'É um assassino de massas', diz cúmplice de Carlos, o Chacal

Em Paris

  • Reuters/Efe

    Carlos, o Chacal, em 2000 e 1975

    Carlos, o Chacal, em 2000 e 1975

"É um assassino de massas", afirmou nesta quinta-feira (16) o alemão Hans-Joachim Klein sobre seu ex-companheiro de armas Carlos, o Chacal, julgado em um tribunal francês mais de 40 anos depois de um atentado em Paris que deixou dois mortos e dezenas de feridos.

Citado como testemunha pela promotoria no quarto dia do julgamento, que durará 15 dias ao todo, Hans-Joachim Klein, ex-membro das células revolucionárias alemães, se mostrou severo em relação a seu antigo companheiro de armas.

"Na minha opinião, Carlos é um assassino de massas, com problemas de saúde mental", disse Klein, ou "Angie", que participou entre 1974 e 1976 de várias operações armadas sob comando do Chacal.
::::::::::
▸ TAREFA
Responda com base no texto sobre o julgamento de Carlos, o Chacal:
(a) Quantos dias o julgamento vai durar ao todo?
(b) Por qual apelido Hans-Joachim Klein também é chamado?
(c) Entre que anos Klein participou de operações armadas sob o comando do Chacal?
Não é preciso usar o material para nada.
::::::::::
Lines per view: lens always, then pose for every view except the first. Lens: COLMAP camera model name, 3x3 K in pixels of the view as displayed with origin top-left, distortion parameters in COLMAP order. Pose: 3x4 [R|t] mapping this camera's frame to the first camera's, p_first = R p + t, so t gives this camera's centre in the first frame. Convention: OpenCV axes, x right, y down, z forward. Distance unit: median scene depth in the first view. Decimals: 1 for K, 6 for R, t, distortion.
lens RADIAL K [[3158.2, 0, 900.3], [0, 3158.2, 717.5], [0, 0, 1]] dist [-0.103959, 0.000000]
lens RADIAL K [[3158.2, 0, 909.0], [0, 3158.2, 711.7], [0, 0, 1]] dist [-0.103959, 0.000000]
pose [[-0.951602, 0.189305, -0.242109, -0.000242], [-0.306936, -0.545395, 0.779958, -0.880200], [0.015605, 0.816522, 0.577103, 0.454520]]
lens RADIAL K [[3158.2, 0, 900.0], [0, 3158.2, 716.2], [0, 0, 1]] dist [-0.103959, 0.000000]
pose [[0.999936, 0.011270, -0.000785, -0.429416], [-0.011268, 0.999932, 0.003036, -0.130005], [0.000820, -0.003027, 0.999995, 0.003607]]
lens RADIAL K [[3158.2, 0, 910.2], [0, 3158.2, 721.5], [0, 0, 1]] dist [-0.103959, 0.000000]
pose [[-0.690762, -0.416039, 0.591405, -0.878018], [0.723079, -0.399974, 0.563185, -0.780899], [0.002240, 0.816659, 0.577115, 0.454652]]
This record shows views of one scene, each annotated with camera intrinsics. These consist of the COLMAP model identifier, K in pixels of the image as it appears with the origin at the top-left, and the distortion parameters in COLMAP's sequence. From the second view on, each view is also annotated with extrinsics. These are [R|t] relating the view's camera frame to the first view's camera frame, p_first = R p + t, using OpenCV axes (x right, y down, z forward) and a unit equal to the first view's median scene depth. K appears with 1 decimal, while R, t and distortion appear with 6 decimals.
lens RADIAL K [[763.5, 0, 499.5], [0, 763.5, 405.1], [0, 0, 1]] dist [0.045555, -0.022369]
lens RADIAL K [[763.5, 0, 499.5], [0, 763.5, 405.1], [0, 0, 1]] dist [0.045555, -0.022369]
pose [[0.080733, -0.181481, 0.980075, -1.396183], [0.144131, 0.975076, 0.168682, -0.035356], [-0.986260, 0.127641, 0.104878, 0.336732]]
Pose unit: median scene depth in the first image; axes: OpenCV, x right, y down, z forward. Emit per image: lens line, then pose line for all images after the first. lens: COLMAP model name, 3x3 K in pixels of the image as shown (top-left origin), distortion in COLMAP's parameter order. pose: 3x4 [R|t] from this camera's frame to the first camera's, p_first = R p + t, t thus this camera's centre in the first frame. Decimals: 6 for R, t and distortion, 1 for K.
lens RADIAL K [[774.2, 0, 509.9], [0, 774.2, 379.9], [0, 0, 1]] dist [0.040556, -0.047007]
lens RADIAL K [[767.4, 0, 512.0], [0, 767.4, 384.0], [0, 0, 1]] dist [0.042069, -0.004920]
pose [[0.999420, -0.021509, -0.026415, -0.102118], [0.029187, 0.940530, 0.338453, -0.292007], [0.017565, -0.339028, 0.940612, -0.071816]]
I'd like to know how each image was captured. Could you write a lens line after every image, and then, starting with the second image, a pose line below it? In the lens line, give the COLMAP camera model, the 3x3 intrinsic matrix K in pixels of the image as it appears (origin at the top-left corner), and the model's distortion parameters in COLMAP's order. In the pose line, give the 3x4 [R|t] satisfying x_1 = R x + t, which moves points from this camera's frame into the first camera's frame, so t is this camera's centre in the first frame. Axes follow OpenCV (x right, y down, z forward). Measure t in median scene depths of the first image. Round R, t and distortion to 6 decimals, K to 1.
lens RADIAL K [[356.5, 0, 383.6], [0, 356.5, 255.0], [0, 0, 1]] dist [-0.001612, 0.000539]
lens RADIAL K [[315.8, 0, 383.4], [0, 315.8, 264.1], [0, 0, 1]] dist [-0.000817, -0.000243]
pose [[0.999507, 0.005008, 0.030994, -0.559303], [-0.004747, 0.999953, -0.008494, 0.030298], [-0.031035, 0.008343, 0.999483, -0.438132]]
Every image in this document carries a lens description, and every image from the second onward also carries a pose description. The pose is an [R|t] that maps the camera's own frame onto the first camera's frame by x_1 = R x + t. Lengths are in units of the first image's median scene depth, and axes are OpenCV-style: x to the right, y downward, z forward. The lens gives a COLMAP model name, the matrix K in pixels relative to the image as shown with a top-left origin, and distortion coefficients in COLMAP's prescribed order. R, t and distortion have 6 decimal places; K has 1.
::::::::::
▸ RESPOSTA ESCRITA
(a) 15 dias.
(b) "Angie".
(c) Entre 1974 e 1976.